- The Amazon fulfillment center in Edison, New Jersey, about 30 miles outside New York City, saw its first case of COVID-19 on March 25. A local health official thinks the number is now around 50, although Amazon disputes that.
- Amazon reminded employees in an email on Tuesday that it is ending its policy of unlimited, unpaid time off, meaning workers who are afraid to show up to facilities with coronavirus cases could be terminated.
- Jay Elliot, the top public health official in Edison, told Business Insider that Amazon’s decision to rescind its policy of unlimited time off is “a real concern.”
An Amazon warehouse outside New York City has seen dozens of COVID-19 cases among its workforce, the head of the local health department told Business Insider on Tuesday, urging the company to extend its policy of allowing workers to stay home if they feel unsafe.
The online retailer’s policy of unlimited unpaid time off will end on April 30, as Business Insider reported last week. Indeed, on Tuesday, Amazon formally communicated to employees that it was ending that particular response to the pandemic, originally introduced in March and later extended through the end of April.
“We are returning to our attendance policy on May 1,” Amazon told its workforce in an email obtained by Business Insider, “and the deadline to apply for a PLOA [Personal Leave of Absence] for certain COVID-19 circumstances is tomorrow, April 29.”
After April 29, workers who desire an unpaid leave of absence will need to provide 15 days advance notice. The company will continue to provide two weeks of paid time off to employees diagnosed with COVID-19.
“It’s ridiculous that they are forcing people to come back to work knowing the number of cases continues to grow,” one Amazon employee told Business Insider, speaking on condition of anonymity for fear of retaliation. “It will be worse.”
Jay Elliot, director of the Department of Health and Human Services in Edison, New Jersey, told Business Insider he thinks Amazon’s decision to rescind its pandemic-era time off policy “has a lot to do” with complaints he’s hearing from employees in town, where it’s the most high-profile employer. “That’s a real concern,” he said.
The Amazon fulfillment center in Edison reported its first case of COVID-19 on March 25. The company has done much to improve conditions since then, according to Elliot, who says his inspectors stop by almost every other day.
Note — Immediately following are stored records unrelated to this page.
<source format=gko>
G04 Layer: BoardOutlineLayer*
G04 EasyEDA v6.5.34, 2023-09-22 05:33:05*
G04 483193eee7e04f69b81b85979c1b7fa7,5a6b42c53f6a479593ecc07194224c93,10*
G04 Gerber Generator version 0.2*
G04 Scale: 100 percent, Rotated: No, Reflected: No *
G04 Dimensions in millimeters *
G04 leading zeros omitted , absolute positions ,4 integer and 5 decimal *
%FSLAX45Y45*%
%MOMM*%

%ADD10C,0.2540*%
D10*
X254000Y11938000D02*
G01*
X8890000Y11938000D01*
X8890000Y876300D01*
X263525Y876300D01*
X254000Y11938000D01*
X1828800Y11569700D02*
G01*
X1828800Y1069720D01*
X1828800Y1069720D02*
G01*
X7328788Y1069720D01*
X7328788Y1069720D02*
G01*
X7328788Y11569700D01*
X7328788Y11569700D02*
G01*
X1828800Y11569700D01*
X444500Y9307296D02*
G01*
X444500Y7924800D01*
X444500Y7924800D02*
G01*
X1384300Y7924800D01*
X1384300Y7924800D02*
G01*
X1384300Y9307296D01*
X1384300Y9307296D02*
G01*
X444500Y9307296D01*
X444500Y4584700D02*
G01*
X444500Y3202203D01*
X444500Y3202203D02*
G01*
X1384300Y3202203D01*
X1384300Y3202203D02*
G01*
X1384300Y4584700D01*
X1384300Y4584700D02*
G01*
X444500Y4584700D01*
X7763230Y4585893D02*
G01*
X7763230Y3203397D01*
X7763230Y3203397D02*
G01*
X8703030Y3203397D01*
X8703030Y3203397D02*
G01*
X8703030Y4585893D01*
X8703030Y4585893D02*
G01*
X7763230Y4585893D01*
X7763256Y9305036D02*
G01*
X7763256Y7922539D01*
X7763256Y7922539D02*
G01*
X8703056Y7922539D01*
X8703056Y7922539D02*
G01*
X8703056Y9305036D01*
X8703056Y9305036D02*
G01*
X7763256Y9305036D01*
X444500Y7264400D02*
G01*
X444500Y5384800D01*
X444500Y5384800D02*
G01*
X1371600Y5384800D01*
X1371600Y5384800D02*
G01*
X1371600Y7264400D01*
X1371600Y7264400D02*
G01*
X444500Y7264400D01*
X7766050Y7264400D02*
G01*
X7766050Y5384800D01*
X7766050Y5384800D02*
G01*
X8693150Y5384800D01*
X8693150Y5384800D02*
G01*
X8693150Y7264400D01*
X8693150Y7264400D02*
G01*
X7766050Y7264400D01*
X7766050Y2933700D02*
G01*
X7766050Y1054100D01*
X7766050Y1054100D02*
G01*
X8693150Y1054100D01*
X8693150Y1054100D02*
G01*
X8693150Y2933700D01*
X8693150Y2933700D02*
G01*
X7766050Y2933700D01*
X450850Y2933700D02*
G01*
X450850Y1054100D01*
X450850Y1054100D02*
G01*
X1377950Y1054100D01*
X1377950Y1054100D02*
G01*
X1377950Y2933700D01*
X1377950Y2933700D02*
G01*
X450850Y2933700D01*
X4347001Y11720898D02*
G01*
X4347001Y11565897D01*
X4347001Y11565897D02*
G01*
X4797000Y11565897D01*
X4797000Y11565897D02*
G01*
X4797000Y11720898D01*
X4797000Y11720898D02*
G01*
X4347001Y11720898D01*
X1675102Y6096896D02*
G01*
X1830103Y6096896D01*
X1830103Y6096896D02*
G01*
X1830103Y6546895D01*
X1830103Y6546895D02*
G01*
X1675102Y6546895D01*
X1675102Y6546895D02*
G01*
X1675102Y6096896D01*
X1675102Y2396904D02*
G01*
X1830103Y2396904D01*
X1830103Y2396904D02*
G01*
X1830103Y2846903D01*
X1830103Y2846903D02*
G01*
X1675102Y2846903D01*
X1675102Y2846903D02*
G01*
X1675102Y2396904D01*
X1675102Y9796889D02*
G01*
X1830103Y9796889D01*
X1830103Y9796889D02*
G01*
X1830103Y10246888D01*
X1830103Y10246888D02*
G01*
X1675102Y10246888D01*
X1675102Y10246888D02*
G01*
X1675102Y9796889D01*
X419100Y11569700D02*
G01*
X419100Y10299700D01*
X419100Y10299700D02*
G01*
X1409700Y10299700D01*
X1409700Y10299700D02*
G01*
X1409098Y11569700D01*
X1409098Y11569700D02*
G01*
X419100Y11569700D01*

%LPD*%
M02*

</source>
“Early on there was a lot of angst and a lot of concern,” he said. “They have reacted now, correctly, from the standpoint of taking temperatures, monitoring and sending people home, taking every other sink out of service so that people aren’t shoulder-to-shoulder in the bathrooms.”
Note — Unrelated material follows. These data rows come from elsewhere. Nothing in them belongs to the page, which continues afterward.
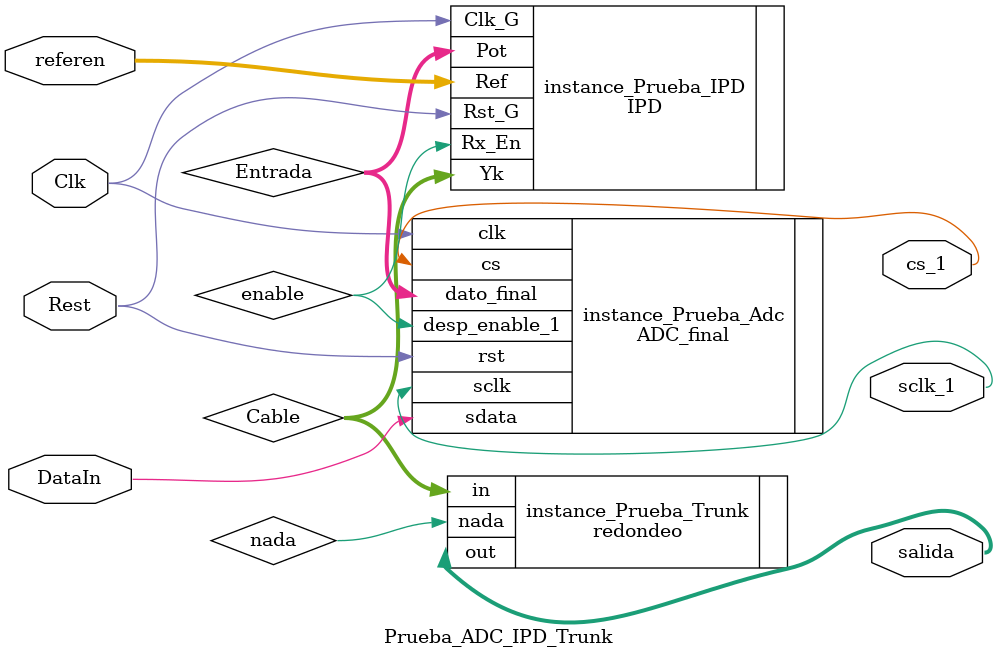
<source format=v>
`timescale 1ns / 1ps
module Prueba_ADC_IPD_Trunk#(parameter cant_bits = 16)(
	input wire Clk,Rest,
	input wire signed DataIn,
	input wire signed [cant_bits-1:0] referen,
	output wire signed [cant_bits-1:0] salida,
	output wire cs_1,sclk_1
    );

wire enable;
wire signed [2*cant_bits-1:0] Cable;
wire signed [cant_bits-1:0] Entrada;

ADC_final instance_Prueba_Adc (
    .clk(Clk), 
    .rst(Rest), 
    .sdata(DataIn), 
    .cs(cs_1), 
    .sclk(sclk_1), 
    .desp_enable_1(enable), 
    .dato_final(Entrada)
    );

IPD instance_Prueba_IPD (
    .Pot(Entrada), 
    .Ref(referen), 
    .Clk_G(Clk), 
    .Rst_G(Rest), 
    .Rx_En(enable), 
    .Yk(Cable)
    );
	 
redondeo instance_Prueba_Trunk (
    .in(Cable), 
    .out(salida), 
    .nada(nada)
    );

endmodule

</source>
But the virus still spread. Elliot said he’s heard of between 50 and 55 cases at the facility, which is about 30 miles from New York City — and 15 miles from another Amazon facility in Carteret, New Jersey, where dozens of workers have tested positive for COVID-19.
An Amazon spokesperson, Timothy Carter, said that the company is “supporting the individuals who are recovering,” from cases of COVID-19. The retailer also insisted that the number of reported cases at the Edison facility is not accurate but did not provide a number of its own.
In this environment — with a pandemic and skyrocketing unemployment — Elliot said he would hope Amazon rethinks its decision to revert back to its old attendance policy.
“Things had really, really quieted down over the past few weeks after they finally instituted this, and they started giving them time off without charging them,” he said. “Until we get past this, they need to keep it going because it’s a huge thing from the standpoint of employees — you know what the state of unemployment is in this country — and they need to know there’s a job waiting for them.”